I'm hoping with Flourish/excel, reducing the light to 8 hours a day and getting rid of the infected plants will be enough?
 
I don't have all the answers for you, I'm new to this still, sorry! The tank has only been set up for about 2 months now. I do weekly water changes, normally 25% at a time. I rinse the filters every other water change. The cartridges were brand new when I started the initial cycling. No additional sunlight. I don't use fertilizer, picking up flourish/excel tonight. I have flourite gravel substrate which is supposed to have added nutrients in it. The tank is about 12 inches high and the light sits about 1 inch above that. Substrate is only about 1-2 inches thick. Plants include different types of ferns, swords and moneyworts. The moneyworts are older and came from a previous tank I had. I have only used the cheap Tetra easy strips for testing the water:
Nitrate: 15
Nitrite: 0
Hardness: 150 (hard)
Chlorine: 0
Alkalinity: 40 (low)
Ph: Neutral -alkaline
Ammonia: 0

I'm hoping with Flourish/excel, reducing the light to 8 hours a day and getting rid of the infected plants will be enough?

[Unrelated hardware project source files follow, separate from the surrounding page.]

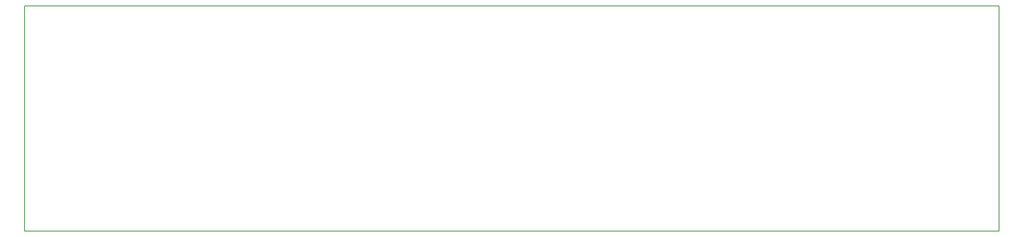
<source format=gbr>
G04 #@! TF.FileFunction,Profile,NP*
%FSLAX46Y46*%
G04 Gerber Fmt 4.6, Leading zero omitted, Abs format (unit mm)*
G04 Created by KiCad (PCBNEW 4.0.7) date 08/24/20 10:47:44*
%MOMM*%
%LPD*%
G01*
G04 APERTURE LIST*
%ADD10C,0.100000*%
%ADD11C,0.150000*%
G04 APERTURE END LIST*
D10*
D11*
X35560000Y-45720000D02*
X243840000Y-45720000D01*
X35560000Y-93980000D02*
X35560000Y-45720000D01*
X243840000Y-93980000D02*
X35560000Y-93980000D01*
X243840000Y-45720000D02*
X243840000Y-93980000D01*
M02*

</source>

Flourish is good for micro nutrients only. It has very low amounts of PO4, NO3 and K.

Flourite has 0 nutrients in it and is completely inert. Instead of flourish, look for Thrive or Aquarium Co-op's all in one fertilizers.

Use Flourish Excel as per directed on the bottle, or up to 1.5x that rate.

Reduce lighting time (8-10 hours) and manual removal. That should be a decent start. Might want to try some root tabs for crypts / swords.